Arya spent a lot of this series training. So much time training. She trained while on the road with The Hound and she trained over in Braavos. She trained when she returned to Winterfell. She trained hours before the battle started, with a few minutes set aside for her boy Gendry and his hammer.
Truth be told, there were definitely a few times when you may have found yourself wondering that perhaps it was all a bit much. What was the point of all of this? Why was the show making Arya this super duper killing machine? There had to be some long term reason, right?
Well, I am so glad you asked because apparently there most definitely was.
But first, let’s track Arya through the Battle of Winterfell. At the start, she’s watching from atop the wall with Sansa and essentially sees what we see, which is to say, nothing good if you have a heartbeat. Melisandre randomly emerged, lit the Dothraki’s swords on fire, which looked amazing, but that was short-lived. Things went south quick after that.
Melisandre comes back again, this time to light the trench. Great. Quick question though: where has she been for like, almost an entire season? She’s been MIA since appearing at Dragonstone when Daenerys first arrived at the start of season seven. Of course, we knew she was going to come back, seeing as how her last words were that she had to die in Westeros. I guess we’ll never know.
Then, when the Wights start climbing up the walls and manage to get over them, Arya starts spinning that Gendry Special of hers around like an effin’ boss. Or more precisely, like a super duper killing machine.
Davos had the same expression on his face that I have when my dog goes after tennis balls: just sheer amazement.
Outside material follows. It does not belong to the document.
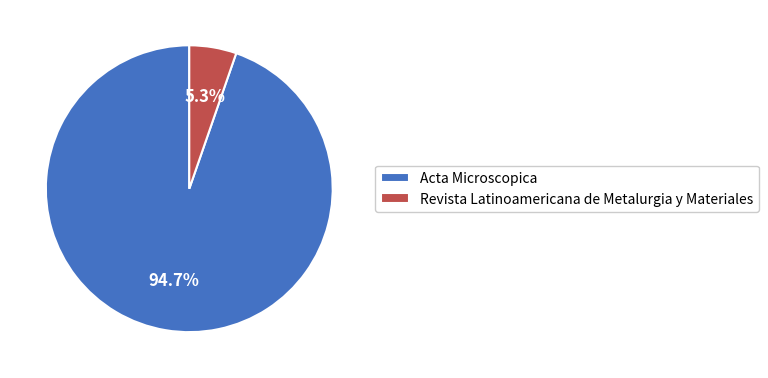

Is it true that Acta Microscopica is 82% of the pie?

False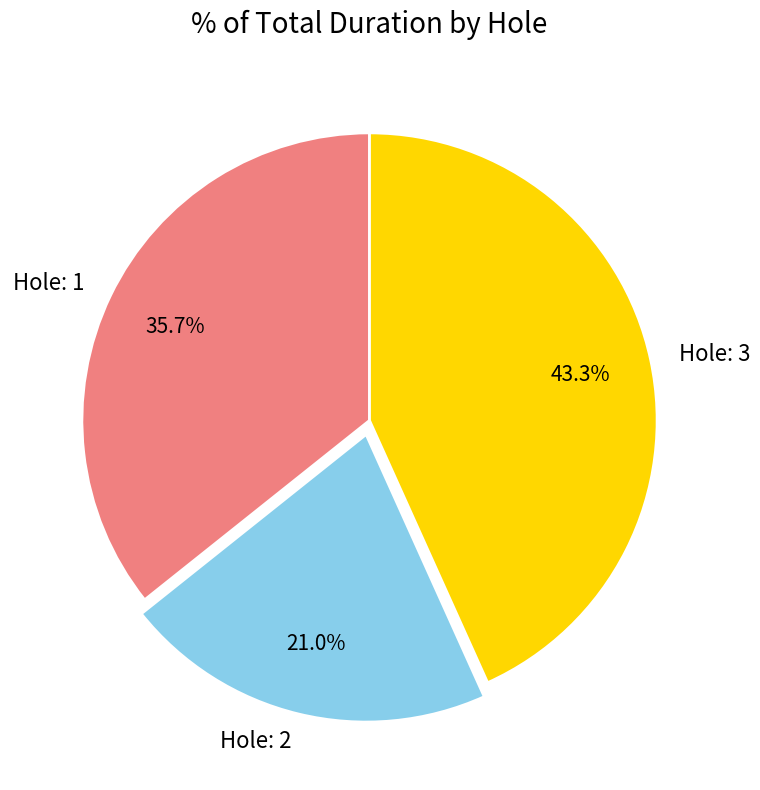

The Hole: 1 slice represents 36% of the pie. True or false?

True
Arya gives it her all, even inspiring The Hound to quit his bitching about fire. before having to beat feet out of there. Before she knows it, she’s found herself right in the middle of the horror portion of the evening’s broadcast.
There’s a narrow escape or two, quite a bit of running, a lot of panting and finally a last-second rescue by The Hound and Beric that soon results in Beric’s death.
No. Beric’s sacrifice.
My dude with the sweet flaming sword gave his life so The Hound and Arya could get away. You could for a second not think too much of it until Melisandre again shows up and says that The Lord of Light brought Beric back that last time for a reason and that reason was to save Arya, to which I then wrote in my notes “Is Arya the chosen one?”
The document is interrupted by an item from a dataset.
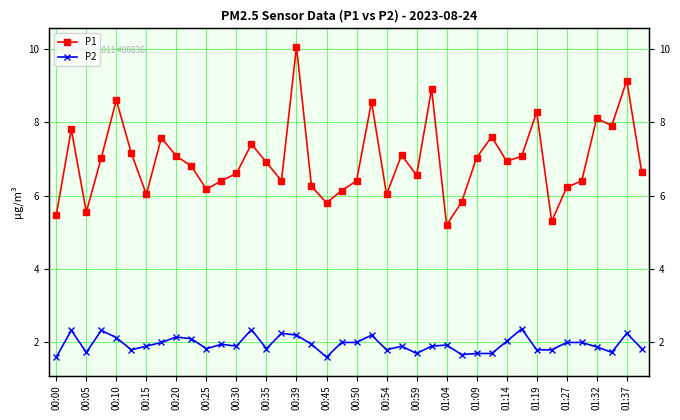

What is the total value across all series at 00:59?

8.2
Arya and The Red Woman reminisce some about the last time they met (it wasn’t under the best of circumstances) and poof, Arya peaces out after Melisandre asks her what do we say to death.
NOT TODAY, MOTHAFUCKA!!!
So much stuff happens after that—including a dragon fight—that you could be excused for forgetting about Arya. The Night King and his dudes saunter into the Godswood, take out Theon and he’s just about to take out Bran when—good God that’s Arya’s music!
She comes flying in from off the top rope and pulls the same sneaky dagger move she pulled on Brienne last season when they were training.
Game of Thrones: where literally everything that happens happens for a reason.